In a recent case, (see Hanse v. U.S. 121 AFTR 2d 2018-512), the U.S. District Court for the Northern District of Illinois upheld a summons issued by the IRS to a U.S. law firm. The IRS issued the summons in response to a request from the French tax authorities for information regarding a transfer of funds made by an alleged French citizen to an account maintained by a U.S. law firm.
Generally, the IRS may issue a summons to obtain information necessary to determine the income tax liability of a person for any internal revenue tax. Additionally, the IRS may also issue a summons to obtain information for another country with which the United States has entered into an income tax treaty that contains an appropriate exchange of information article. In order to obtain a summons, the IRS must first establish that the summons was issued in good faith. This involves showing that the summons was issued for a legitimate purpose, seeks information relevant to that purpose, that the IRS does not already possess the information it is seeking in summons, and that the summons complies with all of the administrative requirements of the code.
In Hanse, the taxpayer was under investigation by the French tax authorities for issues related to income tax and wealth tax liabilities. Pursuant to the U.S.-France income tax treaty, the French tax authorities sent the IRS an information exchange request for information related to their investigations. Specifically, the request sought information regarding two transfers of approximately €500,000 made by the taxpayer to a client trust account maintained by a U.S. law firm.

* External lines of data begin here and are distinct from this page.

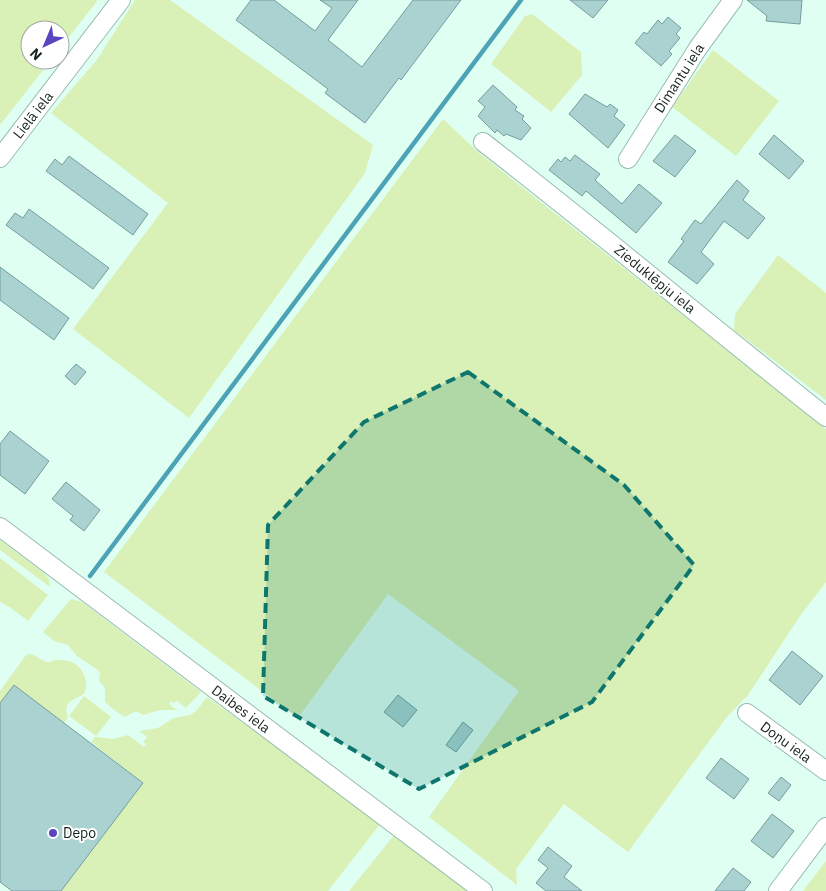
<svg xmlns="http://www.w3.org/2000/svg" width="826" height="891" font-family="'IBM Plex Sans',sans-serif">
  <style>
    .green { fill: #d9f0b6 }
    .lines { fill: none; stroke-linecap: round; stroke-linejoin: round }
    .stream { stroke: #4da3b6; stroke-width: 4.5 }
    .building { fill: #a9d2d1; stroke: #759d9c }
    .minor-casing { stroke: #98bdb0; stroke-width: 20 }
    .minor { stroke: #fff; stroke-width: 18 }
    .marked { fill: #0f766e; fill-opacity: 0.2; stroke: #0f766e; stroke-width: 4; stroke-dasharray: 10 6; stroke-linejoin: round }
    .poi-dot { fill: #5a45be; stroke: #fff; stroke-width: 2 }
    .labels { text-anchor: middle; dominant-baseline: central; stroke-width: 4; stroke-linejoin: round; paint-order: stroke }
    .street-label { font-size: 14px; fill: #14221d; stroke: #fff }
    .poi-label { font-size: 14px; fill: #14221d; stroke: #fff; text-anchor: start }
  </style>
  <rect width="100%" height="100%" fill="#e0fff3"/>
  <!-- green -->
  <path class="green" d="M0 0H98L60 48V30H30V60H51L0 125Z
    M135 0H170L373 145 365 173 189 418 73 329 168 203 51 113 96 61Z
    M532 14 581 52 582 75 551 112 491 64 525 16Z
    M713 50 779 101 736 156 672 107Z
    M443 119 478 152 826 429V582L800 616 748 695 726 718 628 852 564 804 516 869 517 885 429 817 519 691 388 594 298 718 104 572Z
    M778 255 826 293V400L734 330 735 314Z
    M0 540 44 573 49 579 50 587 0 550Z
    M0 558 48 595 28 621 11 608 0 602Z
    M71 599 82 602 201 692 186 708 177 701 174 703 171 701 169 704 177 710H160L143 715 136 711 125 717 114 710 105 702V688L99 681 100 673 98 670 77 656 68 645 54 641 43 632Z
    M30 654C36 655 41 661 48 662 51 662 52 661 55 660 68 659 79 663 84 675 87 682 87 687 84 694 73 701 62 701 68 717L64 723 14 685 0 703V691L26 655Z
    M84 696 111 717 96 736 69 716Z
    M207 697 381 823 328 891H61L143 783 91 742 95 737 113 739 128 735 144 747 146 744 143 742 147 737 139 731 158 728 174 718 190 715 196 711Z
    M395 834 471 891H349Z
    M826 861V891H803Z"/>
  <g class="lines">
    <!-- stream -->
    <path class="stream" d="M90 576 521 0"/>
  </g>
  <!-- building -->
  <path class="building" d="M251 0H274L315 31 332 8 320 0H358L328 40 362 67 413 0H461L401 80 399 78 365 123 325 93 328 89 236 20Z
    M570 0H608L593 18Z
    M747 0H802L800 24 766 21 767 16Z
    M668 17 681 28 676 34 680 38 669 51 672 54 661 66 635 43 644 32 647 34 658 20 662 24Z
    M493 85 517 107 515 110 524 116 522 119 531 128 521 140 506 134 504 136 497 130 495 133 478 116 485 107 478 101Z
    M585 94 607 107 610 104 618 110 614 116 625 125 608 148 569 114Z
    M675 135 696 151 675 177 653 161Z
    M774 135 804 161 789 179 759 154Z
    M575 155 600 174 595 180 622 204 639 184 662 203 636 233 586 191 582 196 549 170 558 159 561 162 565 157 570 161Z
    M69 156 148 214 133 235 46 171 55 159 62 165Z
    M737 180 749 191 743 200 765 218 748 239 724 221 701 252 714 264 697 284 668 262 684 241 681 239 695 220 701 224Z
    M29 209 109 268 93 289 6 225 15 213 23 218Z
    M0 267 69 318 54 340 0 300Z
    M76 364 86 372 75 385 65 376Z
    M10 431 49 461 25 494 0 475V444Z
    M66 482 100 510 84 531 70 520 73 516 52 499Z
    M792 651 823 676 800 705 769 680Z
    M14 685 143 783 61 891H12L0 882V703Z
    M398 695 417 710 403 727 384 712Z
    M463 722 473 730 456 752 446 745Z
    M721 758 749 779 734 799 706 778Z
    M781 777 791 785 779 801 768 793Z
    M772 814 794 831 773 858 751 841Z
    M548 847 572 866 564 877 582 891H546L536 883 548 868 538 860Z
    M733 868 751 882 744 891H715Z"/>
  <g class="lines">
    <defs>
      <path id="minor" d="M483 142C599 232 711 326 826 417
        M0 158 121 0
        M628 159 698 48 733 0
        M0 527 483 891
        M747 713 826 771
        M778 891 826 827"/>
    </defs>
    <!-- minor casing -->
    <use href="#minor" class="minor-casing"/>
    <!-- minor -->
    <use href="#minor" class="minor"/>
  </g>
  <!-- marked area -->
  <path class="marked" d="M468 372 624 485 694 565 592 702 419 789 263 696 268 525 364 422Z"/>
  <!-- markers -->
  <circle class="poi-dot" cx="53" cy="833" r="5"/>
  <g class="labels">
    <!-- street labels -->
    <g class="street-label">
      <text transform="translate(679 78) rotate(-57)">Dimantu iela</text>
      <text transform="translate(33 115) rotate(-52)">Lielā iela</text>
      <text transform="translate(655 279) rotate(39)">Zieduklēpju iela</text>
      <text transform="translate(241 709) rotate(37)">Daibes iela</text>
      <text transform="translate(786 742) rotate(36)">Doņu iela</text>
    </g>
    <!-- poi labels -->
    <g class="poi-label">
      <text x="63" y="833">Depo</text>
    </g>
  </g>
  <!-- north arrow -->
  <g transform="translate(45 45) rotate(224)"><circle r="24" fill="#ffffff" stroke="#a1a7a5"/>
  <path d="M0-4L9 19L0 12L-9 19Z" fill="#5a45be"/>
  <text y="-8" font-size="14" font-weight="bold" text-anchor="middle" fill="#14221d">N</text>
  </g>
</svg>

The request stated that the taxpayer was a French citizen domiciled in France, that it was in conformity with all laws and practices of the French tax administration, and that the French tax authority had exhausted all means by which to obtain the information. Upon receipt of the request, the IRS determined that it did not possess the information requested, and that the summons was reasonably expected to result in the collection of information relevant to the French tax authority’s request. Upon review, the U.S. competent authority, the official charged with administering U.S. income tax treaties, determined that the request was within the scope of the information exchange provisions of the treaty, and that it would be appropriate to honor the request.
After the taxpayer received notice of the summons he filed a motion to quash, raising several objections. Specifically, he argued that the IRS failed to comply with the proper notice requirements, that the summonsed information was protected under the attorney-client privilege, and that the French authorities were not entitled to the information sought by the summons under French law. The court disagreed, finding none of the taxpayer’s arguments sufficient to quash the summons.
The court tackled the first two arguments relatively quickly, finding that the IRS had indeed complied with the requisite notice requirements, and that the taxpayer’s argument of attorney client privilege was insufficient. The taxpayer failed to even assert that he had retained the U.S. law firm as his attorney.
Perhaps the most interesting conclusion by the District Court was in regard to the taxpayer’s argument that French authorities were not entitled to the information sought by the summons to under French law. Here the court concluded that the IRS was not required to assess the good faith of the French tax authority’s investigation of the taxpayer prior to issuing the summons. Stating instead that the legitimacy of the French investigations was separate from the IRS’s compliance with its requirement to act in good faith in honoring a request under the treaty. Quoting the Fifth Circuit, the court explained that, “as long as IRS acts in good faith, it need not also attest to, much less prove, the good faith of the requesting nation.”
With global information reporting and exchange of information agreements becoming commonplace, taxpayers should be aware that governments are increasingly enlisting the aid of governments in foreign countries to enforce domestic tax laws. As a result, the perception that one can avoid the reach of a foreign tax authority by maintaining accounts offshore is rapidly becoming a questionable view.